7.25.2007

Betty Buckley in Another Woman (1988) - The Overlooked Supporting Actresses, by request...

Leave it to y'all, lovely readers, to present Supporting Actress challenges that push my profiling abilities. With your first choice, y'all hit me with an animated character. Now, y'all's second choice brings a slew of enthralling women assembled in curious chorus before Woody Allen's meditative lens. I've profiled an ensemble of supporting actresses before, and an assemblage of female performances has even "won" a smackdown. But the challenge here is different, for -- among all the amazing women eligible for consideration this week -- what seizes my heart, imagination and attention in this film is the 90 seconds of bravura actressing by...

approximately 1 minute and 35 seconds
1 scene
roughly 2% of film's total running time

Betty Buckley plays Kathy, an unexpected arrival to the engagement party thrown for her ex and his new love, Marion (Gena Rowlands, in a fascinating oblique performance as the protagonist of this strange film.)

Buckley's Kathy appears only in this one scene, and her role does not meet the "5%" standard that seems to be the intuitive minimum rule of thumb for Supporting Actress nominations. So you may be asking, lovely reader: why Buckley from a film that boasts solid, interesting work from Mia Farrow, Sandy Dennis, Blythe Danner and Martha Plimpton? Well, lemme tell ya. I almost went with Plimpton, but -- upon reflection -- was forced to acknowledge that she, like Danner, gives an entirely effective but ultimately unremarkable performance in an underconceptualized role. On the other hand, Another Woman's clearest, most conventionally Supporting Actressish parts are those played by Mia Farrow and Sandy Dennis. But, even here, both women are merely adequate. Mia's doing her standard mildly befogged fragility, and Sandy's fluttering with constipated angst as usual. (From here on out, I'm just gonna call that Sandy Dennis style "angstipation" -- she's hardly the single offender, plenty of actors with a skosh of Actor's Studio in their system are predisposed to it...) It's too bad, really. Plimpton would have likely been brilliant in Farrow's role as the ambivalent pregnant woman, and Buckley would have surely rocked in Dennis's role as the estranged and embittered best friend. But interestingly enough, Another Woman's most haunting and effective performances come from single scenesters like Buckley and Frances Conroy (who, as Marion's aggrieved sister in law, gives the protagonist more to play against in 45 seconds than any other actor in the entire film). And so it's Betty Buckley's distillation of a complete character arc into a 90 second performance that truly amazes.

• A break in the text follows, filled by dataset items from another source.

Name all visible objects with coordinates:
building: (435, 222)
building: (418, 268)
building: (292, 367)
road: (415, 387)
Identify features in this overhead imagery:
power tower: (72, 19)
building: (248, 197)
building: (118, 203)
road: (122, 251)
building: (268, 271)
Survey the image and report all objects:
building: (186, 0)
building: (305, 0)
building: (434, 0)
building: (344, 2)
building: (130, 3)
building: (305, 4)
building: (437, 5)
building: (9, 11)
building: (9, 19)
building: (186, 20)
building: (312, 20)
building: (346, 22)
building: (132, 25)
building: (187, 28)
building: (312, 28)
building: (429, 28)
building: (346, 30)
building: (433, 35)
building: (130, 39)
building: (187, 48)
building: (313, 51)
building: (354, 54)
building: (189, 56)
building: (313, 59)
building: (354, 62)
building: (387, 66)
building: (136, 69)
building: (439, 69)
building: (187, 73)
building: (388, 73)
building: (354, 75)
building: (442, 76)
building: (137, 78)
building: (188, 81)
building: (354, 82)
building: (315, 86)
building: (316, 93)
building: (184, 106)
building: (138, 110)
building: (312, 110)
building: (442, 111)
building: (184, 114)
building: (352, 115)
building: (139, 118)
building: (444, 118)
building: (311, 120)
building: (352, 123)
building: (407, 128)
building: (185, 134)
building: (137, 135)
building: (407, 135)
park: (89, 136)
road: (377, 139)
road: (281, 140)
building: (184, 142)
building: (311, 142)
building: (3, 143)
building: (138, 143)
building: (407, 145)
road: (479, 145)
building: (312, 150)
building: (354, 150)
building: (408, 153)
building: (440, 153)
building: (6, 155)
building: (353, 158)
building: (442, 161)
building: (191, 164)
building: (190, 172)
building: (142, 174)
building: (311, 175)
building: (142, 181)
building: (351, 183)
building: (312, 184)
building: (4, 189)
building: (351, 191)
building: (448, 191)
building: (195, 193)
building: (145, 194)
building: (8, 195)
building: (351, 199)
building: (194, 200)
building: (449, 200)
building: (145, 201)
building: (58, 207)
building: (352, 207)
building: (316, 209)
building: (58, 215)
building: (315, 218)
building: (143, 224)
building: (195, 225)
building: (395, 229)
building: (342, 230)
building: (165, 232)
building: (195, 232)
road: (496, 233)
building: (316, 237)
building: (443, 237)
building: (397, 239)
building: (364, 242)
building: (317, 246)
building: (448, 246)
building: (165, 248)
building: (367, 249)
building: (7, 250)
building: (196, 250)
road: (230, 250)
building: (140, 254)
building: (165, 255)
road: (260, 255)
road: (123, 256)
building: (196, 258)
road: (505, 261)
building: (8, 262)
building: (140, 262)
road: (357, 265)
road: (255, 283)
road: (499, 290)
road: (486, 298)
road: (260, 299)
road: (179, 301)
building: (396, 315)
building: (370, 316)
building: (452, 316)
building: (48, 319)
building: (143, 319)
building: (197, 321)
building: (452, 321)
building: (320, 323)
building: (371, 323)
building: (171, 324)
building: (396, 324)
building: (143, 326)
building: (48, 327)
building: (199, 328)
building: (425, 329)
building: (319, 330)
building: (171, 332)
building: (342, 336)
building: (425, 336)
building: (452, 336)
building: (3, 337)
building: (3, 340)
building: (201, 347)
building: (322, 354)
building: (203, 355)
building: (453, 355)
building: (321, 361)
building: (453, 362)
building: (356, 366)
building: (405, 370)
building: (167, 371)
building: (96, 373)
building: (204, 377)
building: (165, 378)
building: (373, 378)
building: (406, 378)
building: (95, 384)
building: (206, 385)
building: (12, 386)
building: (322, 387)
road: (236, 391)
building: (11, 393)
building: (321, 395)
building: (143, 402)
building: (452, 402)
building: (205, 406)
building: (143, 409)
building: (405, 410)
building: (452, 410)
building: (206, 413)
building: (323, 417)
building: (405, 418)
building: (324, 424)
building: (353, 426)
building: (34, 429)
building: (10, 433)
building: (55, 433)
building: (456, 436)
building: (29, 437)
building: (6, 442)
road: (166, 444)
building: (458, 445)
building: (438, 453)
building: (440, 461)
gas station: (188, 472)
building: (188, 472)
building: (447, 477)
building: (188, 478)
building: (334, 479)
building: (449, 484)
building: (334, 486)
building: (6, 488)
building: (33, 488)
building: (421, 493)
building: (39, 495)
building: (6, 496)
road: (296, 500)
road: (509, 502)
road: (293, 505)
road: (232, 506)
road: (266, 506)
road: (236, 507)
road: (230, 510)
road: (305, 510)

When Buckley's Kathy crashes her ex's very very civilized engagement party, she's unannounced and uninvited, with a lamely assembled box of objects as alibi for her presence. Whether she knows it or not, Buckley's Kathy has arrived to create a scene.

Buckley lets Kathy begin in a kind of pathetic abjection, fumbling for rationalizations and awkward self-abnegating asides, before the raging tiger within begins lashing out, hurling accusations at both her ex-husband and his guests ("some of these people used to be my friends to.") Having mustered this little bit of strength, Buckley's Kathy composes herself with serene malice to ask: "Which one of you is Marion?"

Buckley delivers this question as a tacitly terrifying challenge and, for her part, Rowlands -- fascinated by the spectacle which has brought her chatty party to a screeching silent halt -- replies with an almost giddy curiosity. But before either woman can say whatever it is she might have long rehearsed for just this moment, the ex (Ian Holm, wan but effective as the priggish prick) intervenes. His interruption infuriates Kathy all over again who then lets tumble a raw, vicious, sarcastic blur of incriminating details. When Kathy stops speaking, she's spent, devastated, humiliated anew...and easily forced from the room, allowing the party to continue.

Buckley's is a brave and efficient performance. Kathy's single scene haunts the rest of the film, reverberating as the only true flash of emotion either witnessed or experienced by Rowlands' Marion. And though the part is way too small to warrant a trophy (save, perhaps, for The Film Bitch Cameo prize), Buckley's performance as Kathy offers a choice bit of actressing at the edges and provides a pungent reminder of just how powerful LaBuckley can be on screen.
Thanks, lovely readers, for this challenge!
I'll try "The Overlooked - By Request" again in August.
Stay tuned...


4 comments:

newland said...

Well, this is definitely actressing at the very edges. I thought you were going to write about Mia Farrow, who, as you righfully say, is merely adequate in "Another woman".

Even if I saw this film a couple of months ago, I barely remember Buckley's character, so here's a wonderful excuse to watch it again...

Anna said...

I've never forgotten Allen's film which I saw so many years ago. A remarkable film about women for a man to make, I thought at the time. And I am a Rowlands fan. Anyway - thanks for the tribute to Buckley - who I'd forgotten was in it - and the excuse, as newland said - to watch it again.

Nick Davis said...

I completely disagree about Dennis, whose mannerisms seem so much less "Sandy Dennis" than usual...and the nastiness she specifies as that of a disillusioned former best friend has so rarely been shown on screen. But I agree that Buckley could hardly have been better in her single scene. Nice write-up!

StinkyLulu said...

Had I written about Dennis's performance (which I almost did -- I timed it, screencapped it, and plotted it I was so uncertain about the direction to take with this) I would have likely waxed rhapsodic about Dennis's scene in the pub, while dismissing the street scene as nearly typical, and raving against her work in the stylized fantasy sequences. It's a really erratic performance, in my view -- and she does crutch on the angstipation enough to be distracting. At least for me. But the blinding emotional fury at the pub scene is just thrilling and true and heartstomping (and if that had counted for most of her screentime I probably would have finished the profile).